十秒ほども待つが、スプリングロードゥナが姿を現す気配は無い。
女王の溢れんばかりの魔素や、響心魔装たるグゥイを行使する際の心素の動きも感じられない。
……これはどうやら、本当に。
「やっ、たぁーーーーーー!!!」
俺が胸を撫で下ろすよりも早く、アイリスが諸手を上げて飛び跳ねた。
いつの間にやら魔装状態を解除しているディアナの手を取り、くるくると回っている。
困惑しながらも微笑む相棒と、満面の笑顔で舞う金髪の少女の姿に、ようやく俺も全身に張り詰めていた緊張を緩めた。
その途端、足に力が入らなくなった。
「あ」
ヤバい。いい加減限界だ。
大きく傾いた俺の身体は、受け身を取る余裕も無いまま、慣性に従って迷宮の床に倒れ込んだ。疲労に加え、全身に重度の火傷を負っていた事実を今更ながら思い返す。

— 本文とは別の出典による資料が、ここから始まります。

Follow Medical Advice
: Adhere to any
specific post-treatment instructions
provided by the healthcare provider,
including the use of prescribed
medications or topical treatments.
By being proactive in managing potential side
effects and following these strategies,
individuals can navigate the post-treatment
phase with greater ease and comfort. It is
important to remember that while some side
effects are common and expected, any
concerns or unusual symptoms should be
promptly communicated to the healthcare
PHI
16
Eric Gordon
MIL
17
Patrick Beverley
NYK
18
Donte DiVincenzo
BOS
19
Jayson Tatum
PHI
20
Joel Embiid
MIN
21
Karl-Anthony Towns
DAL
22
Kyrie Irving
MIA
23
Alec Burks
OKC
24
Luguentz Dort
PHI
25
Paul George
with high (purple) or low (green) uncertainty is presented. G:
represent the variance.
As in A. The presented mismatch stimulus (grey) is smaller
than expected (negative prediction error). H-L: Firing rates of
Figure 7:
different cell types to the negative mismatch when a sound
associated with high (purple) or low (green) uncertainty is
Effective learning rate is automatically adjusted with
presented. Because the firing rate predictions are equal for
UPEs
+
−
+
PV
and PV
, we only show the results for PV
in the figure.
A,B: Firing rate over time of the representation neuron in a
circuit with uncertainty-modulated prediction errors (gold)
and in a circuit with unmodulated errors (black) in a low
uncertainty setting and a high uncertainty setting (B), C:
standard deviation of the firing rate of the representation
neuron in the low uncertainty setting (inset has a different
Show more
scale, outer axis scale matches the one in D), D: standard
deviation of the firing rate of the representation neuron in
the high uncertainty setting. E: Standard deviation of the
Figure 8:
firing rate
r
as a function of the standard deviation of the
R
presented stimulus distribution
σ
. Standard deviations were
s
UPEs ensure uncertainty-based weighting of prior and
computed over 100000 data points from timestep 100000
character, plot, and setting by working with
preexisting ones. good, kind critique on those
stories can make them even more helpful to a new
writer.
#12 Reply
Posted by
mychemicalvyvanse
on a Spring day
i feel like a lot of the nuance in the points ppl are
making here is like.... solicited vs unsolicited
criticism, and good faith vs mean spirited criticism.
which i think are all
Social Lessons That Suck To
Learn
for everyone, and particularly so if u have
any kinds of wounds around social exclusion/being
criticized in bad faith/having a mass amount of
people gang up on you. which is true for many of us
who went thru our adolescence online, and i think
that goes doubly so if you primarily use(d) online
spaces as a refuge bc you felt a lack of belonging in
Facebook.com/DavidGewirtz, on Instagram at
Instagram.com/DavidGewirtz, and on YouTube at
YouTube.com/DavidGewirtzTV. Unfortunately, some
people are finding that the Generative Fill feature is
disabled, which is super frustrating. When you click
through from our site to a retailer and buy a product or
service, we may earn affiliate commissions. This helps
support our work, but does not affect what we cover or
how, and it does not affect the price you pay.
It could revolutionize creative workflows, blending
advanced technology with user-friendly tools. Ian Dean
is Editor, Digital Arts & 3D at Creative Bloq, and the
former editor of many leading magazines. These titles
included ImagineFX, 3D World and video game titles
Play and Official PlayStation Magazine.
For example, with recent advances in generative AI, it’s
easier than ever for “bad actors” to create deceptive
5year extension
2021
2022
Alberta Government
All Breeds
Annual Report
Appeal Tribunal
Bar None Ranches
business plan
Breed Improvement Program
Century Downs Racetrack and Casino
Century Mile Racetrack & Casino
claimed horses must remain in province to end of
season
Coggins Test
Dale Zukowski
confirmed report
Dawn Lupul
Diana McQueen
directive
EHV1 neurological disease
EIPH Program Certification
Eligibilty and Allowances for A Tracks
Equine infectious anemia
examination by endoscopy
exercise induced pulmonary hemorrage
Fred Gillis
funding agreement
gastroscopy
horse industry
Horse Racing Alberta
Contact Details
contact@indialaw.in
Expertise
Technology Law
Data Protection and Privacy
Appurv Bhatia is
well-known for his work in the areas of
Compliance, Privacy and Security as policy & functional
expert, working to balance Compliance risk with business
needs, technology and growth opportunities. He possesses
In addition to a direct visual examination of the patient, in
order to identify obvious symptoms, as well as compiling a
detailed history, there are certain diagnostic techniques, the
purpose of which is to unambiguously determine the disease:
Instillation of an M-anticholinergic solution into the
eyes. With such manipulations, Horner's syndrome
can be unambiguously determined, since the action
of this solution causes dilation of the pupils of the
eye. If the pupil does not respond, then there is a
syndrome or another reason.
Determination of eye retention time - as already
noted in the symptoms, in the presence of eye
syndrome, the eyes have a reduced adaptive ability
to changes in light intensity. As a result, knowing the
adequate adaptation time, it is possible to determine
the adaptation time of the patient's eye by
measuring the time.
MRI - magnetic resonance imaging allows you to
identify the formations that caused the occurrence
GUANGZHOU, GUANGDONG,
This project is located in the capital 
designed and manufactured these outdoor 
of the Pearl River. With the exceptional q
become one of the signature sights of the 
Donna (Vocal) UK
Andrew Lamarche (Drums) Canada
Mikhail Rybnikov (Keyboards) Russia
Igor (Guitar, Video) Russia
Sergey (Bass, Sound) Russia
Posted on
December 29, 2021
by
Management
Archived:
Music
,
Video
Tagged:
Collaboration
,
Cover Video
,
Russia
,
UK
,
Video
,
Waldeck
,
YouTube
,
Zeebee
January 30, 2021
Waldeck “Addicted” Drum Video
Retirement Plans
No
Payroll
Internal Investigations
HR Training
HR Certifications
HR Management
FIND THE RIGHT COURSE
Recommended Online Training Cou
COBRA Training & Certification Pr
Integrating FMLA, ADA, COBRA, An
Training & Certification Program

勝利の余韻に浸っていた二人の少女が、血相を変えて駆け寄ってくる。
「ま、マスター! しっかりしてください!」
「アンタ……よく見たらズタボロじゃない! 早く言いなさいよバカ!」
うつ伏せに倒れ込んだ俺の身体をディアナが仰向けに起こした。胸に触れたアイリスの手から、じわりと熱が広がっていくのを感じる。

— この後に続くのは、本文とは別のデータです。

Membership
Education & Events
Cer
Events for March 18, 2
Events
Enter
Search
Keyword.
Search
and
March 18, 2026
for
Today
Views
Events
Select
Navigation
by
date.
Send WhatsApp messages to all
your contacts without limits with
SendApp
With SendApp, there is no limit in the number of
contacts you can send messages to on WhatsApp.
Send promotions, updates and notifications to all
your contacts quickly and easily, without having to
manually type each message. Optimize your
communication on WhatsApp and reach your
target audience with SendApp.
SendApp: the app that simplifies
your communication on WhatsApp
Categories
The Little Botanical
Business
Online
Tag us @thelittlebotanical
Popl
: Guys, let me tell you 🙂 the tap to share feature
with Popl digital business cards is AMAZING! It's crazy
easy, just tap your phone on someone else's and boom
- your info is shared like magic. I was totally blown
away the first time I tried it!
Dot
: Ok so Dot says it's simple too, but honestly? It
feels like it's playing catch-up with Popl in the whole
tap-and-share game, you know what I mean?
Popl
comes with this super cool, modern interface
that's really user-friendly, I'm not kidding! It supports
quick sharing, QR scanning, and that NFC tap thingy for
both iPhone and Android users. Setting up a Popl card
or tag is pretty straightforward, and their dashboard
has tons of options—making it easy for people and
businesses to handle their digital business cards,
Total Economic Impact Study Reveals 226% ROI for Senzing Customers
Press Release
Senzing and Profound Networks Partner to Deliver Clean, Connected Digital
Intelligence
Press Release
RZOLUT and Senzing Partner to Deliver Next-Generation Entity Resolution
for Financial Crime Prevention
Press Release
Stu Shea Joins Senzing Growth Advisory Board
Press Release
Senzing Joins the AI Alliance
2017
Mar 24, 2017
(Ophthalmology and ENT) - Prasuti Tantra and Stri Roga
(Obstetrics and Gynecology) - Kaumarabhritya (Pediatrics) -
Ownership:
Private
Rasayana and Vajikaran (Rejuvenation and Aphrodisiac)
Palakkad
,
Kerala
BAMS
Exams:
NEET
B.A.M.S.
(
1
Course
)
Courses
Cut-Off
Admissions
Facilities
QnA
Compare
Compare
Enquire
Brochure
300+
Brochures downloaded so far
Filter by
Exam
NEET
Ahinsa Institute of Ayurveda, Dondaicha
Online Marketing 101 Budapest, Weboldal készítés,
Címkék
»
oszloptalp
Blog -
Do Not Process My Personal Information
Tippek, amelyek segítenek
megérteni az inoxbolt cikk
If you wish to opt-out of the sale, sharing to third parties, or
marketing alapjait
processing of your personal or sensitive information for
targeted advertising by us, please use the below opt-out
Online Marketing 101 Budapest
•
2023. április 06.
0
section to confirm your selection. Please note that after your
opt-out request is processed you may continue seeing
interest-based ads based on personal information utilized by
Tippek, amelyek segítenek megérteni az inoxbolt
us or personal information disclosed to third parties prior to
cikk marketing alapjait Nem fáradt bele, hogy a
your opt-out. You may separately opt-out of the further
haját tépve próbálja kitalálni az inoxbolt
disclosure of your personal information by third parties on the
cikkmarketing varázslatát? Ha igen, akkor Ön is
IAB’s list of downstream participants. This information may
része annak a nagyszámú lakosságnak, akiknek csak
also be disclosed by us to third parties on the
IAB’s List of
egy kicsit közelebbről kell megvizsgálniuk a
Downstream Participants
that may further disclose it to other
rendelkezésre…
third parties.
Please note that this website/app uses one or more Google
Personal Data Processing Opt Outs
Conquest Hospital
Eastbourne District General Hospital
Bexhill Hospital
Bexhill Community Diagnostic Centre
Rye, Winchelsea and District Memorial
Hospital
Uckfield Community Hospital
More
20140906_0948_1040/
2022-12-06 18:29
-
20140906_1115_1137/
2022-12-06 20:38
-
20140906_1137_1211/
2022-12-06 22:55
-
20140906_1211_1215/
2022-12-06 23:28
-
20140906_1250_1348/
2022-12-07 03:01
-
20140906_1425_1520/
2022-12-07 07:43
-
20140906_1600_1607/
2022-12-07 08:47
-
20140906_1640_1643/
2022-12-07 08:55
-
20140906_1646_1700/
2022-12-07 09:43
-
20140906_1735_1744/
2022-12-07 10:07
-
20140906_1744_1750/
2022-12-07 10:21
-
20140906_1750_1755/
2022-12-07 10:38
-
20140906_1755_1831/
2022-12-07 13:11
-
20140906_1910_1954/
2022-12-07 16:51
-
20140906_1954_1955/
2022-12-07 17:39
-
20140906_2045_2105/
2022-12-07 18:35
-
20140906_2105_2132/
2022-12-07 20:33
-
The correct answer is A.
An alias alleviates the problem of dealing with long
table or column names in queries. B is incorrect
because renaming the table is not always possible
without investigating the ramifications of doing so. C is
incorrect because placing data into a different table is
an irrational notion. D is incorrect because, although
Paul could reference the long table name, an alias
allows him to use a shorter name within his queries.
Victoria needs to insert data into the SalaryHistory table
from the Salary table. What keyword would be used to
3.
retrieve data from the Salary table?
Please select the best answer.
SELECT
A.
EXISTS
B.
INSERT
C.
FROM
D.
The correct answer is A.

ベロニカの荒天島でディアナに施した、自然回復力を高める魔素を流し込んでくれたのだろう。
「サンキュー……」
口から出た感謝の言葉は、自分でも驚くほどに弱々しいものだった。
しかしこの処置は、発動して即座に傷や消耗が回復するものではなく、時間経過とともに徐々に効果が大きくなるタイプのものだ。しばらくはまともに動けまい。
出来れば、いつスプリングロードゥナが復活するとも知れないこの広場に留まりたくはない。

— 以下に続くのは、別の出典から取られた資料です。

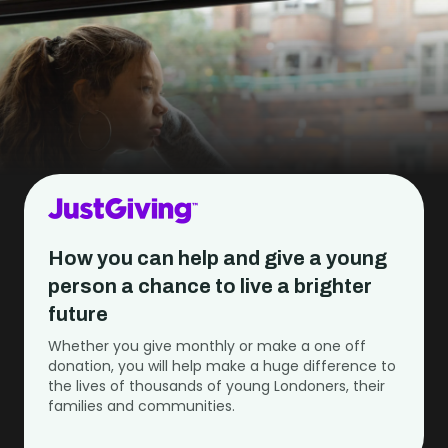
How you can help and give a young
person a chance to live a brighter
future
Whether you give monthly or make a one off
donation, you will help make a huge difference to
the lives of thousands of young Londoners, their
families and communities.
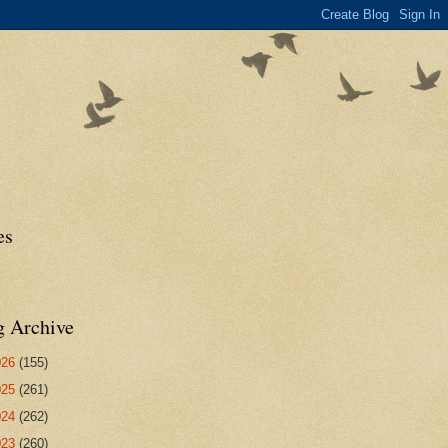
es
g Archive
026
(155)
025
(261)
024
(262)
023
(260)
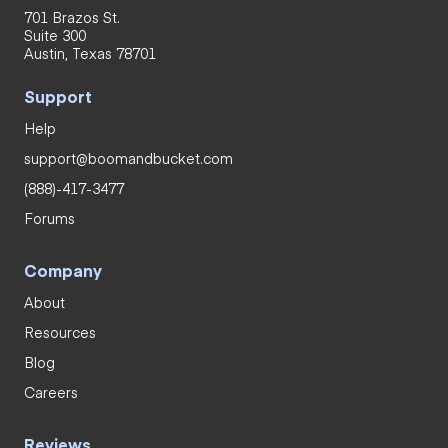
701 Brazos St.
Suite 300
Austin, Texas 78701
Support
Help
support@boomandbucket.com
(888)-417-3477
Forums
Company
About
Resources
Blog
Careers
Reviews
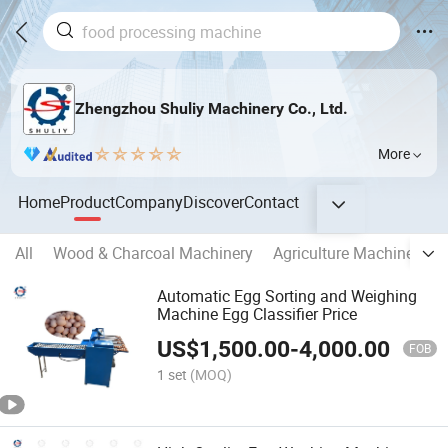
Zhengzhou Shuliy Machinery Co., Ltd.
More
Home
Product
Company
Discover
Contact
All
Wood & Charcoal Machinery
Agriculture Machinery
Automatic Egg Sorting and Weighing
Machine Egg Classifier Price
US$
1,500.00
-
4,000.00
FOB
1 set
(MOQ)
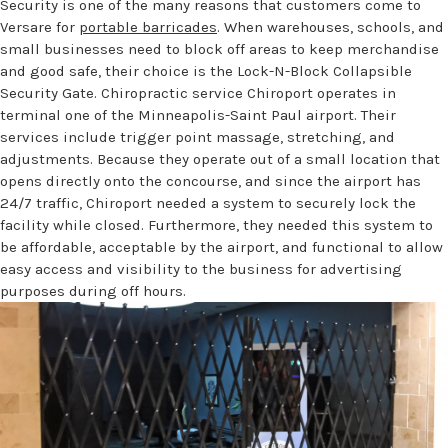
Security is one of the many reasons that customers come to
Versare for
portable barricades
. When warehouses, schools, and
small businesses need to block off areas to keep merchandise
and good safe, their choice is the Lock-N-Block Collapsible
Security Gate. Chiropractic service Chiroport operates in
terminal one of the Minneapolis-Saint Paul airport. Their
services include trigger point massage, stretching, and
adjustments. Because they operate out of a small location that
opens directly onto the concourse, and since the airport has
24/7 traffic, Chiroport needed a system to securely lock the
facility while closed. Furthermore, they needed this system to
be affordable, acceptable by the airport, and functional to allow
easy access and visibility to the business for advertising
purposes during off hours.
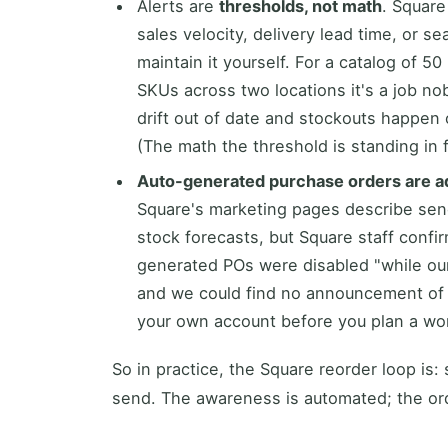
Alerts are
thresholds, not math
. Square
sales velocity, delivery lead time, or 
maintain it yourself. For a catalog of 50
SKUs across two locations it's a job no
drift out of date and stockouts happen o
(The math the threshold is standing in f
Auto-generated purchase orders are a
Square's marketing pages describe sen
stock forecasts, but Square staff confir
generated POs were disabled "while ou
and we could find no announcement of t
your own account before you plan a wor
So in practice, the Square reorder loop is
send. The awareness is automated; the ord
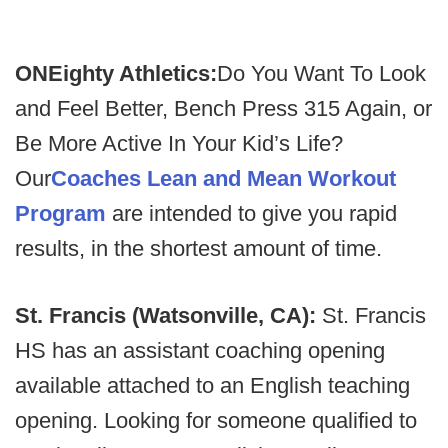
ONEighty Athletics:
Do You Want To Look
and Feel Better, Bench Press 315 Again, or
Be More Active In Your Kid’s Life?
Our
Coaches Lean and Mean Workout
Program
are intended to give you rapid
results, in the shortest amount of time.
St. Francis (Watsonville, CA):
St. Francis
HS has an assistant coaching opening
available attached to an English teaching
opening. Looking for someone qualified to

今にも閉じそうな瞼を懸命に押し上げ、壁に埋め込まれた魔晶をちらと見る。そしてディアナを一瞥すると、頼りになる相棒はそれだけでこちらの意を汲んでくれた。
「アイリス様。マスターのお身体が心配ですが、今は魔晶を回収し、ここを去りましょう」
「え、でも、どうやって? ぶち抜いてきた床の穴を昇るの?」
「いいえ。アレを使います」
ディアナが指差したのは、魔晶の埋め込まれた壁の少し手前の空間。正確には、その辺りの床だ。
よく見ないと分からないが、そこには魔法陣があった。
そう、スプリングロードゥナとグゥイがこの広間に転移してきたときに使った、あの魔法陣だ。